出産費用 熊本県38万8000円、東京62万5000円 地域差も

藤森祥平キャスター:
今回検討されている出産費用の無償化の方法として、以下の2つが挙げられています。
・出産育児一時金50万円(現在)を増額する
・保険適用、自己負担なし

出産費用の平均(正常分娩)は年々増加しており、出産一時金も2023年に42万円から50万円に上がりました。

ただこうした中で、一時金の増額に伴い、病院側が値上げをしていると批判的な声も上がっているのは事実です。

2023年度時点の出産費用(正常分娩)の全国平均は50万6000円で、一番低いのが熊本県の38万8000円、東京は62万5000円と、地域でかなり費用に差がひらいています。

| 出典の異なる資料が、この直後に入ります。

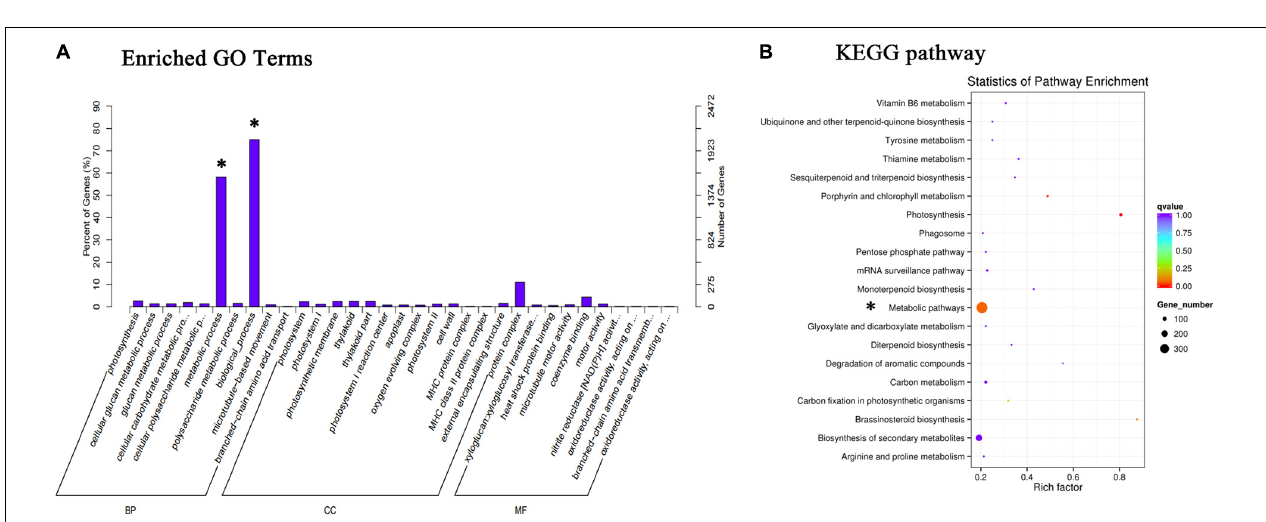
FIGURE 3 | GO and KEGG were used to analyze the pathway of significant changes in S4. (A) Different expression genes were annotated and enriched with the GO database. (B) Metabolic pathways with different changes annotated by KEGG database. Asterisk marks changes in metabolic pathways.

これを保険適用にした場合、診療報酬として全国一律の金額になります。

小川彩佳キャスター:
宋さんは、出産費用の無償化についてはどのようにお考えですか。

産婦人科医 宋美玄さん:
物価高で若い世代も余裕がないので、産む権利を考えると、無償化して国が保障することはすごくよいことだと思います。

無償化の方法は、出産一時金の増額か保険適用になりますが、保険適用は多くの周産期医療関係者がとても懸念しています。保険適用になると、全国一律の公定価格のようになり、他の診療報酬を見ていても値上げはほとんど起こりません。現在、出産する女性はどんどんと減少し、出生数も毎年減少していて、これは今後も続いていきます。

価格が変わらずに産む人が減少していった場合、医療機関は採算が取れなくなり、分娩をやめたり、現在のような24時間の手厚い医療体制を組めなくなったりする可能性があります。

日本は先進国の中でも出産がとても安全で、これが皆さん当たり前だと思ってるかもしれませんが、空白地帯が出たり危険な医療体制しか保てなくなるかもしれない懸念があります。

小川キャスター:
それは本末転倒になってしまいそうですよね。

産婦人科医 宋美玄さん:
今は当たり前のように、安全に出産ができますが、この安全性がなくなったらますます子どもを出産する人は減ってしまうと思います。安全な出産が保てるような医療制度にしてほしいと思います。